Satu kunci yang kupegang sekarang agar tetap waras. Menurunkan standar anak harus diasuh sendirian, mencari bantuan orang lain barang setengah hari, jadi aku masih bisa berdamai jika waktu anak bersamaku jauh lebih banyak dan kondisiku stabil.

Aku tidak lagi melihat diri sendiri, anak dan pasangan sebagai orang yang harus kutuntut dengan standarku. Aku kini memanafaatkan kekuatan melankolis yang menikmati proses, untuk berubah sedikit demi sedikit menjadi lebih baik. Tidak lagi melihat anak orang sebagai pembanding, namun melihat prosesnya.

Rela Berkorban tanpa Menyakiti Diri Sendiri

Ibu melankolis rela berkorban. Bahkan jika harus menderita sekalipun, ibu melankolis rela melewatinya. Tetapi, rela berkorban disini kadang kala menyakitkan sekalipun untuk anak. Aku punya ibu melankolis juga, beliau rela mengorbankan apapun demi anak.

Namun, ada suatu masa dimana ibu mengungkit pengorbanannya dan aku sakit hati. Bukan karena aku enggak tahu diri akan pengorbanan ibu, tetapi karena ibu terus-menerus mengulang tentang pengorbanan untuk anak-anaknya, aku merasa jika kelahiranku membuat ibuku menderita.

Aku tidak mau terjadi padaku. Aku memang rela berkorban untuk orang lain, tetapi tidak dengan menyakiti diri sendiri. Aku membuat batasan agar aku tidak merasa menjadi si yang paling berkorban, si yang paling menderita. Aku ingin sama-sama bahagia.

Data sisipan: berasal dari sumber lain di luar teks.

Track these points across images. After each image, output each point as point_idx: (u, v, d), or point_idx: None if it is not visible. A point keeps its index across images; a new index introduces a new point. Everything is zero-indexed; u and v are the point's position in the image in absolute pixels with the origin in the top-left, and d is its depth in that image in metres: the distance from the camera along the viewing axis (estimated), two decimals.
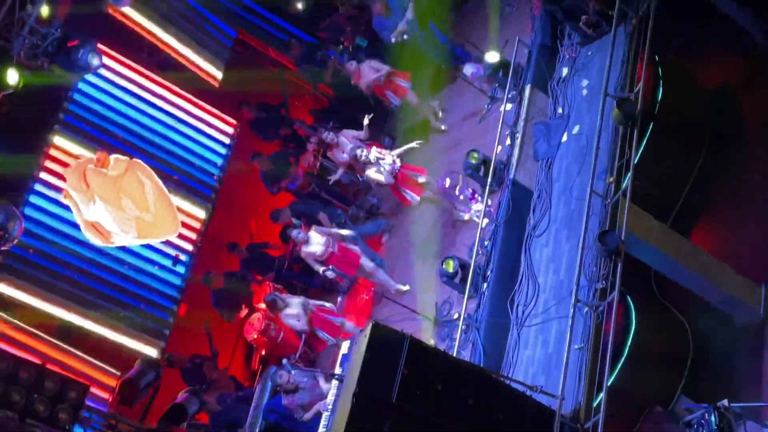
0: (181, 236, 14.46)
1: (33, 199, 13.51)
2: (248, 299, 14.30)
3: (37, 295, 13.14)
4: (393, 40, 14.51)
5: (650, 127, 11.21)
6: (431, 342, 11.39)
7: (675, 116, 11.61)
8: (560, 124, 11.75)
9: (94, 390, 11.82)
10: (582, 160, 10.99)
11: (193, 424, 12.68)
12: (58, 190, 13.44)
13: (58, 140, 13.84)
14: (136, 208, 13.82)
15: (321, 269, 12.82)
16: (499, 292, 11.07)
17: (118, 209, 13.63)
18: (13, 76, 11.66)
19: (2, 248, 12.21)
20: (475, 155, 12.39)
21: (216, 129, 15.44)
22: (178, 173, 14.82)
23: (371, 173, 13.26)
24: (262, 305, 13.69)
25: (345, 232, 13.40)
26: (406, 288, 12.94)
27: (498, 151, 12.24)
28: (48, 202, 13.52)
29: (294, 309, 12.64)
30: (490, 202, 11.98)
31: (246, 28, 16.58)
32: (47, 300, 13.18)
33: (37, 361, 11.00)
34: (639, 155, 10.64)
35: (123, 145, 14.34)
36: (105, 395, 12.65)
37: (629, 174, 10.25)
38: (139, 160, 14.12)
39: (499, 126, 12.35)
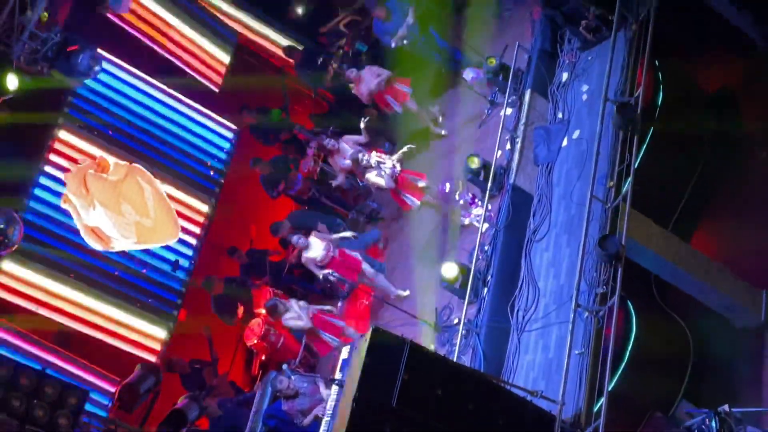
0: (184, 230, 14.47)
1: (38, 192, 13.44)
2: (248, 303, 14.30)
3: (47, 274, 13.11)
4: (393, 44, 14.52)
5: (650, 132, 11.21)
6: (431, 347, 11.38)
7: (675, 121, 11.60)
8: (560, 129, 11.75)
9: (93, 395, 11.84)
10: (582, 165, 10.98)
11: (193, 430, 12.67)
12: (63, 183, 13.45)
13: (63, 134, 13.79)
14: (135, 213, 13.83)
15: (322, 274, 12.84)
16: (500, 296, 11.06)
17: (117, 214, 13.64)
18: (12, 81, 11.68)
19: (2, 253, 12.23)
20: (475, 160, 12.39)
21: (218, 125, 15.45)
22: (182, 167, 14.83)
23: (372, 177, 13.27)
24: (262, 310, 13.70)
25: (346, 234, 13.42)
26: (406, 293, 12.95)
27: (498, 156, 12.25)
28: (53, 195, 13.47)
29: (295, 311, 12.64)
30: (490, 207, 11.98)
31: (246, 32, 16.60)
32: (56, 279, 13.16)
33: (37, 366, 11.03)
34: (639, 160, 10.63)
35: (125, 139, 14.32)
36: (104, 401, 12.65)
37: (629, 179, 10.24)
38: (139, 166, 14.14)
39: (499, 130, 12.36)
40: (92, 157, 13.80)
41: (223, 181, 15.14)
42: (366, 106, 14.62)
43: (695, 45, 12.19)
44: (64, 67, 12.27)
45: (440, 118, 14.62)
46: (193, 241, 14.57)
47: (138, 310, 13.71)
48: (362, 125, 13.54)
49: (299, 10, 16.95)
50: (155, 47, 14.96)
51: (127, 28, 14.56)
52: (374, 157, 13.26)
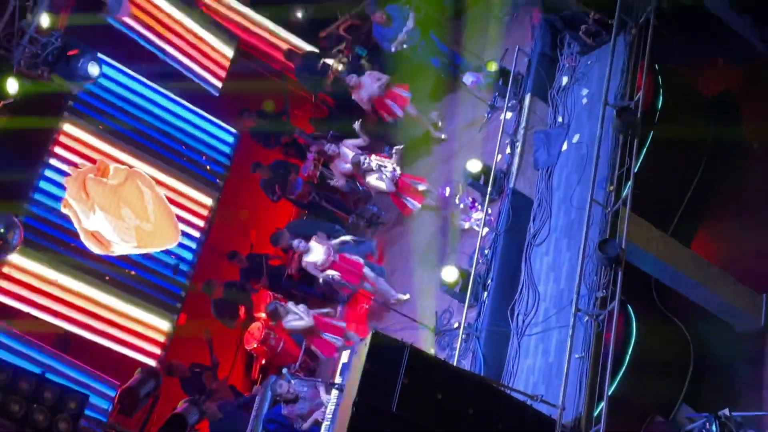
0: (189, 223, 14.51)
1: (43, 184, 13.47)
2: (248, 306, 14.30)
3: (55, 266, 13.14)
4: (393, 49, 14.53)
5: (650, 136, 11.21)
6: (431, 351, 11.37)
7: (675, 124, 11.60)
8: (560, 133, 11.75)
9: (93, 400, 11.83)
10: (582, 169, 10.98)
11: None
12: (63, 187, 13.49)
13: (68, 127, 13.80)
14: (135, 218, 13.84)
15: (322, 277, 12.84)
16: (500, 301, 11.07)
17: (117, 218, 13.65)
18: (13, 86, 11.69)
19: (2, 257, 12.24)
20: (476, 164, 12.39)
21: (218, 129, 15.48)
22: (186, 161, 14.86)
23: (372, 180, 13.27)
24: (262, 314, 13.69)
25: (345, 238, 13.43)
26: (406, 297, 12.94)
27: (498, 160, 12.26)
28: (58, 188, 13.49)
29: (296, 313, 12.64)
30: (490, 211, 11.99)
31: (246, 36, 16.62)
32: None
33: (36, 370, 11.01)
34: (639, 164, 10.63)
35: (129, 132, 14.34)
36: (104, 405, 12.64)
37: (629, 182, 10.24)
38: (139, 170, 14.14)
39: (499, 135, 12.37)
40: (96, 150, 13.83)
41: (226, 174, 15.19)
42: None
43: (695, 49, 12.19)
44: (65, 72, 12.27)
45: (440, 123, 14.62)
46: (197, 234, 14.61)
47: (142, 302, 13.74)
48: (356, 127, 13.58)
49: (299, 14, 16.97)
50: (156, 51, 14.98)
51: (127, 31, 14.57)
52: (375, 160, 13.26)
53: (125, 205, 13.82)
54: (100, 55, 12.89)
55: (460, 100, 14.64)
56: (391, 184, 13.14)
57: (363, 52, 15.95)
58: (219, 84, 15.63)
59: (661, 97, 11.85)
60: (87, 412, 10.72)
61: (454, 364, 10.29)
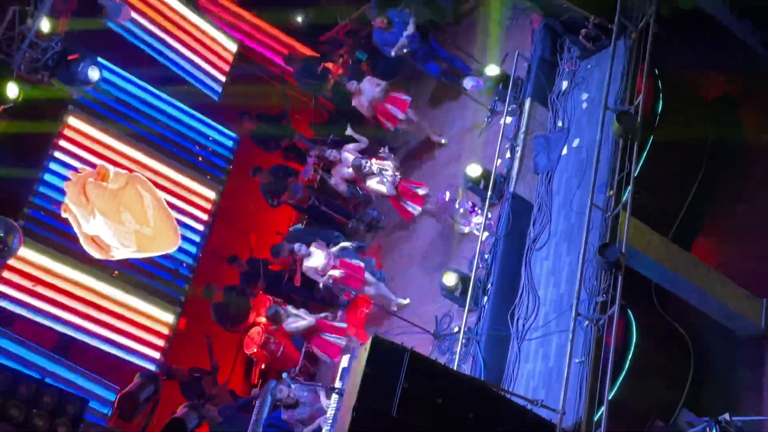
0: (192, 216, 14.50)
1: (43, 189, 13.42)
2: (249, 311, 14.29)
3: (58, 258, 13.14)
4: (393, 54, 14.54)
5: (650, 140, 11.21)
6: (431, 355, 11.36)
7: (675, 129, 11.61)
8: (560, 138, 11.75)
9: (93, 404, 11.82)
10: (582, 174, 10.97)
11: None
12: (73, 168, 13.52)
13: (73, 120, 13.80)
14: (135, 222, 13.83)
15: (322, 282, 12.84)
16: (500, 305, 11.05)
17: (117, 223, 13.65)
18: (13, 90, 11.70)
19: (2, 261, 12.22)
20: (476, 168, 12.40)
21: (218, 134, 15.47)
22: (189, 155, 14.87)
23: (373, 184, 13.25)
24: (262, 319, 13.68)
25: (345, 244, 13.42)
26: (406, 301, 12.95)
27: (498, 164, 12.26)
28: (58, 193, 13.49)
29: (297, 315, 12.64)
30: (490, 215, 11.97)
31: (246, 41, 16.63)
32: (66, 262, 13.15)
33: (36, 375, 11.01)
34: (639, 168, 10.63)
35: (133, 126, 14.34)
36: (104, 409, 12.62)
37: (629, 187, 10.22)
38: (139, 174, 14.14)
39: (499, 139, 12.36)
40: (100, 142, 13.84)
41: (230, 168, 15.21)
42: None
43: (695, 53, 12.20)
44: (65, 76, 12.28)
45: (443, 141, 14.63)
46: (201, 227, 14.60)
47: (146, 294, 13.72)
48: (349, 132, 13.62)
49: (299, 19, 16.99)
50: (156, 55, 14.99)
51: (127, 35, 14.57)
52: (375, 164, 13.27)
53: (125, 210, 13.81)
54: (100, 59, 12.91)
55: (460, 104, 14.66)
56: (392, 187, 13.14)
57: (363, 56, 15.97)
58: (219, 88, 15.62)
59: (661, 102, 11.86)
60: (86, 416, 10.72)
61: (455, 368, 10.28)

Memang ada hal-hal yang harus dikorbankan, tetapi tidak harus sampai membuat berdarah-darah.

Kita Memang Introvert, Tapi Ada Nilai-nilai yang Kita Harus Berdamai dengannya

Melankolis seorang introvert, butuh energi besar untuk bertemu dengan orang lain. Dulu aku hepi-hepi saja karena aku bisa memilih sendiri dengan siapa aku bertemu dan berinteraksi yang sefrekuensi. Ternyata, setelah menikah dan punya anak, kita enggak bisa seidealis dulu untuk memilih berinteraksi dengan orang-orang yang membuat kita nyaman saja.

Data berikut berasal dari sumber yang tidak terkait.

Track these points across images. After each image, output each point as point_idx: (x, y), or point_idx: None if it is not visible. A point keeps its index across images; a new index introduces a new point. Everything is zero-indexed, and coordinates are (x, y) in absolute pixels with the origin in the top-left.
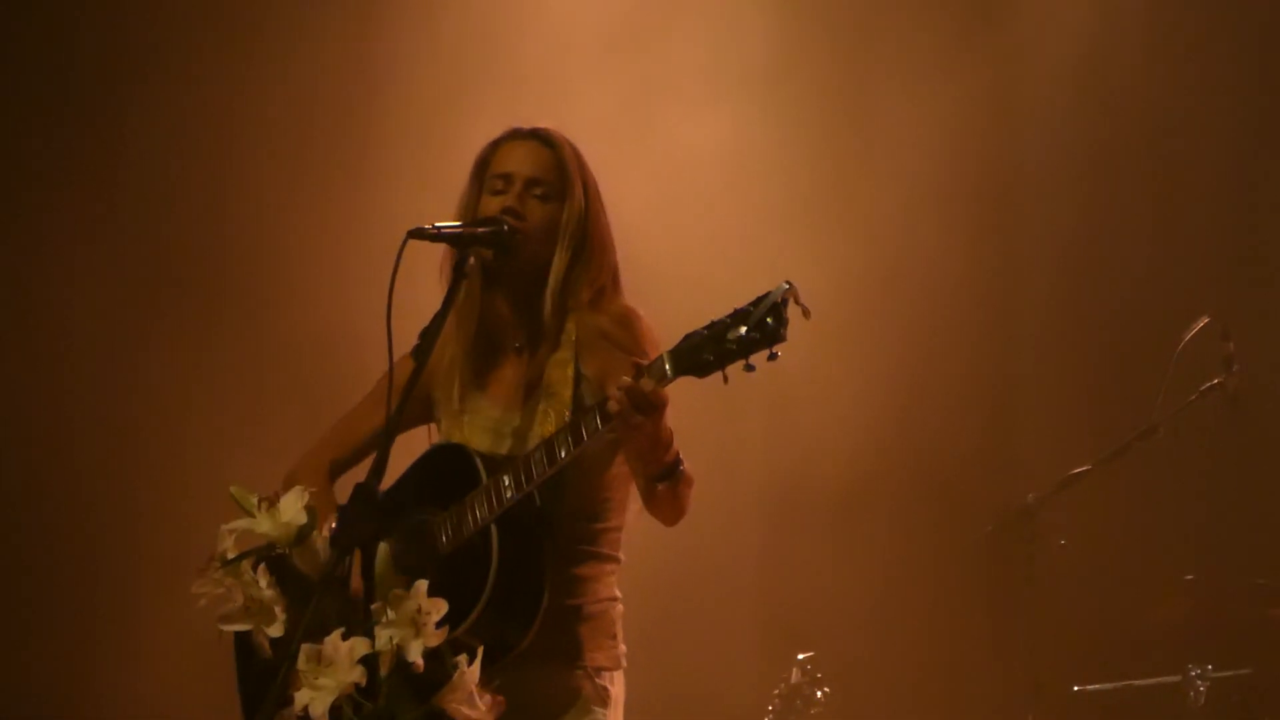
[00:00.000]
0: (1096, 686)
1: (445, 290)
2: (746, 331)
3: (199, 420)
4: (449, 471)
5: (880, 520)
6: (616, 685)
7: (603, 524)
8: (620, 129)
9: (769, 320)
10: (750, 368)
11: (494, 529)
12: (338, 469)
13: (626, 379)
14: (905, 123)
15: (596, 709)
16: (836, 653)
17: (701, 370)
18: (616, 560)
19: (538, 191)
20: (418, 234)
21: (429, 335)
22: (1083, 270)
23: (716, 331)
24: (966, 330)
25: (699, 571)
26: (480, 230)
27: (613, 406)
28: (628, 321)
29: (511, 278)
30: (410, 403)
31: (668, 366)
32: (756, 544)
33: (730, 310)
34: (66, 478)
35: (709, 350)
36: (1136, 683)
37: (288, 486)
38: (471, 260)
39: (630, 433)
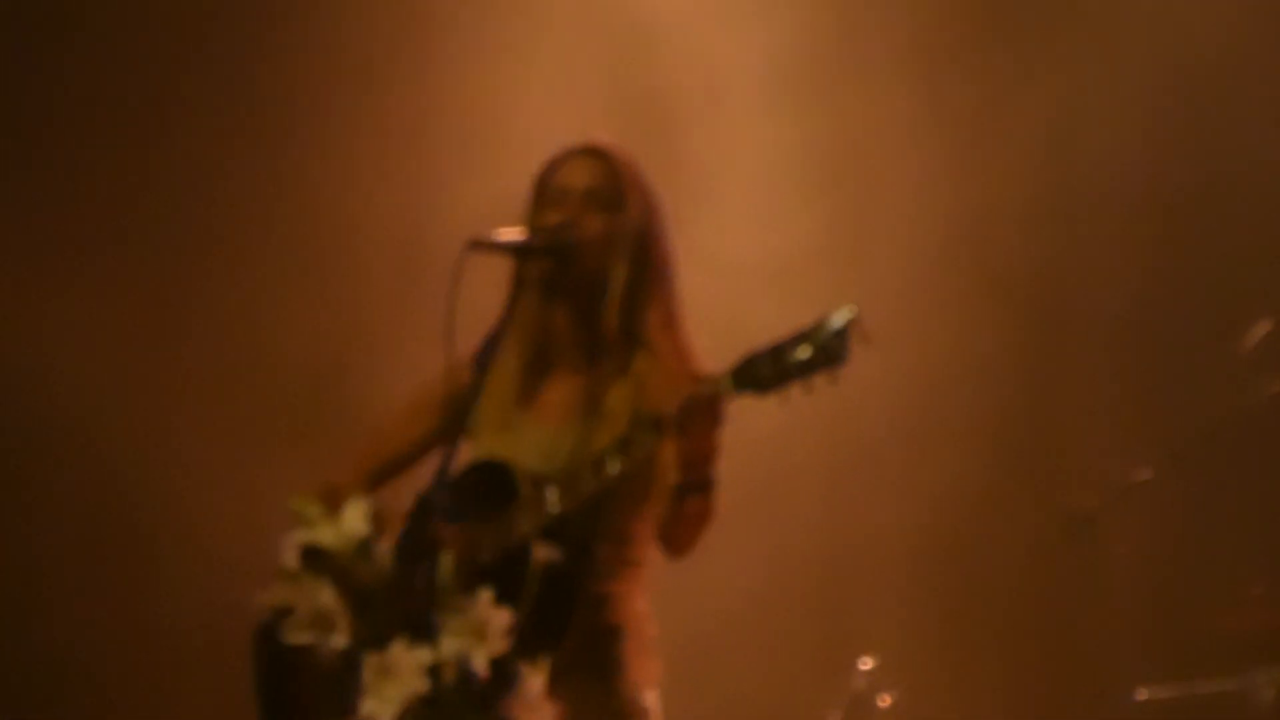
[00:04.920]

Ada PKK… Ada tetangga… ada klien suami… ada teman kerja suami… ada boss suami dan keluarganya… ada saudara ipar… ada saudaranya ipar…. ada banyak yang harus dijaga silaturrahimnya. Belum urusan teman dan keluarga temannya anak-anak, belum guru-gurunya. Mana bisa terus berlindung di balik tempurung kenyamanan seorang introvert. Hahaha

Aku sedang belajar berdamai. Tetap bersosialisasi meski membatasi diri. Setelah berkumpul atau bertemu dengan orang lain, aku harus kembali menyepi untuk mengumpulkan energi. Aku tidak bisa maraton menghadiri kegiatan a to z, aku harus memperhatikan slot waktu untuk mengumpulkan remah-remah energi yang keluar selama berinteraksi.

***

Tes kepribadian tidak 100% akurat, tetapi bisa membantu kita untuk mengulik mana yang perlu diasah, mana yang perlu ditarik ulur agar menjadi pribadi dengan energi positif yang maksimal.

Dear kamu semua ibu dengan kepribadian apapun, selalu sempatkan diri untuk menikmati hidup dan berbahagialah.